Pelas contas do Santander, a proporção do dividendo frente ao preço da ação da Petrobras deve ficar próximo de 8% em 2023. "Ficaria abaixo dos cerca de 10% pagos por empresas da China e Índia e em linha com os 8% das grandes petrolíferas dos Estados Unidos e União Europeia", disse o banco em relatório.
Além da menor distribuição esperada em relação ao lucro (payout) para 2023, a perspectiva de dividendos mais baixos deriva da expectativa de investimentos menos rentáveis e de uma "política de preços menos pragmática", com mais desconto em relação aos praticados no mercado internacional.
Jean Paul Prates, indicado pelo Ministério de Minas e Energia para a presidência da Petrobras, defende a criação de um fundo de compensação para suavizar os efeitos da oscilação do preço do petróleo. O projeto já foi aprovado no Senado, mas segue parado na Câmara desde março do ano passado.
"O fundo faz uma poupança em período de baixa do petróleo no exterior e despeja a reserva em período de alta para reduzir o preço na bomba [de combustível]. Isso é dinheiro do governo, não é da Petrobras", explicou Prates em entrevista recente à Rádio Senado.
O dinheiro do fundo, explicou Prates, será proveniente de dividendos da Petrobras e royalties, que aumentam conforme a petróleo se valoriza no exterior. "Com parte desse dinheiro serão feitos aportes, mas apenas em momentos de crise de abastecimento ou de preços, para reduzir o preço para o cidadão brasileiro."
Prates também disse que "eventualmente" poderá aumentar a capacidade de refino e sinalizou mais investimentos em energia renovável. "Em vez de ficar distribuindo 100% dos dividendos, tem que investir em alguma coisa que tenha futuro de mais de 30 ou 40 anos."
Na segunda-feira, 2, as ações da Petrobras desabaram mais de 6%, após as declarações de Prates e a confirmação de que Lula o indicaria para o comando da estatal.
"As mudanças na Petrobras aumentam ainda mais as incertezas sobre o futuro da empresa e nossa percepção de risco da tese de investimento", afirmaram analistas do Credit Suisse.

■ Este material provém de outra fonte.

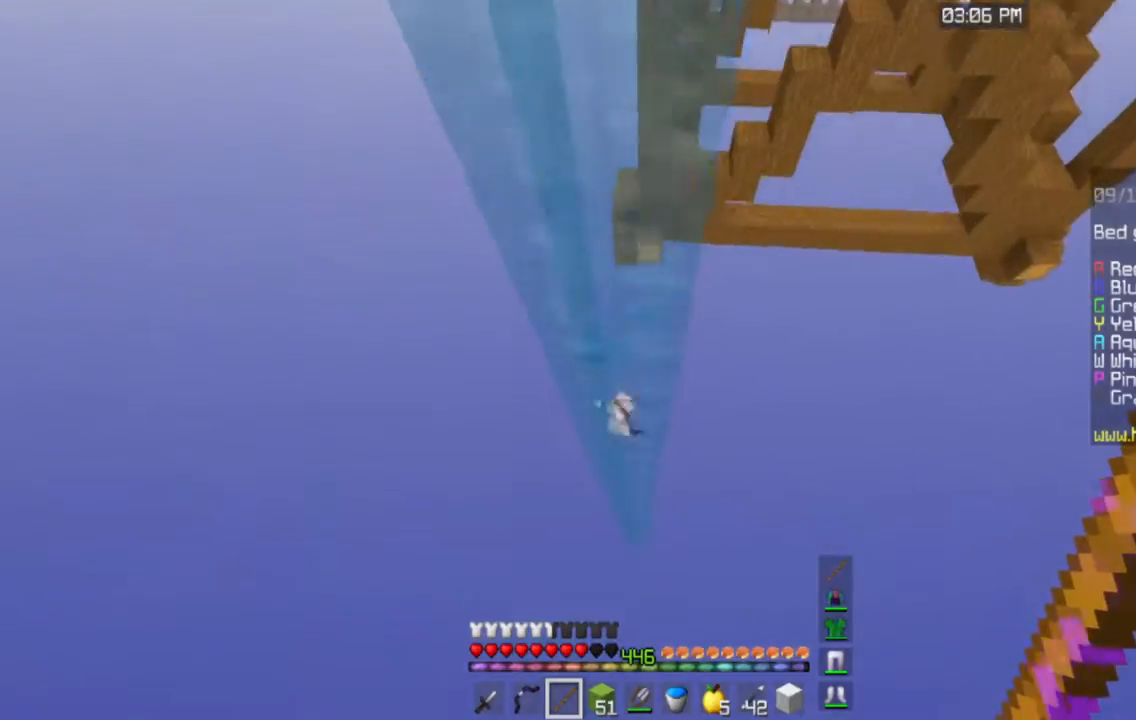
{"keys": ["space", "w"], "mouse": ["left"], "events": [[200, "a", "down"], [400, "a", "up"], [484, "mouse_left", "down"], [484, "space", "down"]]}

A expectativa do banco é de mudanças nas políticas de preços, dividendos e de investimentos da própria empresa. "A verdadeira questão é quão drásticas serão essas mudanças." Para o Credit Suisse, Paul Prates deve ter dificuldade em conciliar a frente política com a governança corporativa e o cenário econômico.

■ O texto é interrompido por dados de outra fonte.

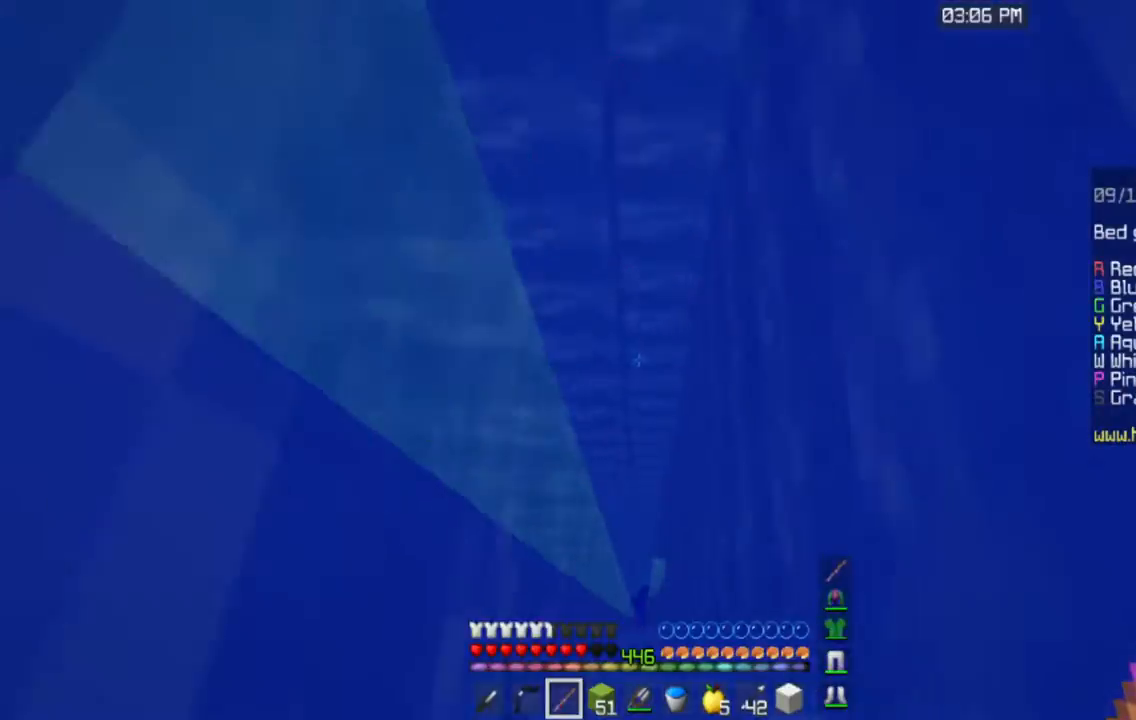
{"keys": ["space"], "mouse": ["left"], "events": [[151, "w", "up"], [201, "s", "down"], [434, "s", "up"]]}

O maior foco no pré-sal, onde extrai petróleo a um baixo custo, e desinvestimentos de áreas não prioritárias colocaram a Petrobras nos trilhos da lucratividade nos últimos anos. Nos três primeiros trimestres de 2022, a companhia alcançou R$ 187,8 bilhões de lucro líquido contra um prejuízo líquido de R$ 17,3 bilhões do mesmo período de 2016 -- ano do impeachment da ex-presidente Dilma Rousseff. Desde então, as ações da estatal mais que triplicaram de preço.
Em busca de maior eficiência, a Petrobras anunciou no fim do ano passado US$ 100 bilhões em investimentos como parte do plano estratégico até 2027. Do total US$ 64 bilhões foi direcionado à área de Exploração e Produção (E&P), sendo 67% somente para o pré-sal. Para o BTG Pactual, qualquer tentativa de mudar o plano "deve ser suficiente para aumentar a volatilidade das ações."
Os primeiros passos para que Prates assuma o comando da maior petrolífera do país já foram dados, com sua indicação pelo Ministério de Minas e Energia e a renúncia nesta quarta-feira, 4, de Caio Paes de Andrade à presidência da empresa. Prates, no entanto, ainda precisa passar pelos comitês internos de eligibilidade e ser eleito conselheiro de administração para, só então, ser confirmado como novo presidente.
A dúvida que paira no ar é se a era do ex-presidente Jair Bolsonaro na Petrobras já terminou, com a renúncia de Andrade, ou se isso só acontecerá de fato a partir da eleição de um novo conselho de administração, em que a maioria será de membros indicados pelo atual governo Lula.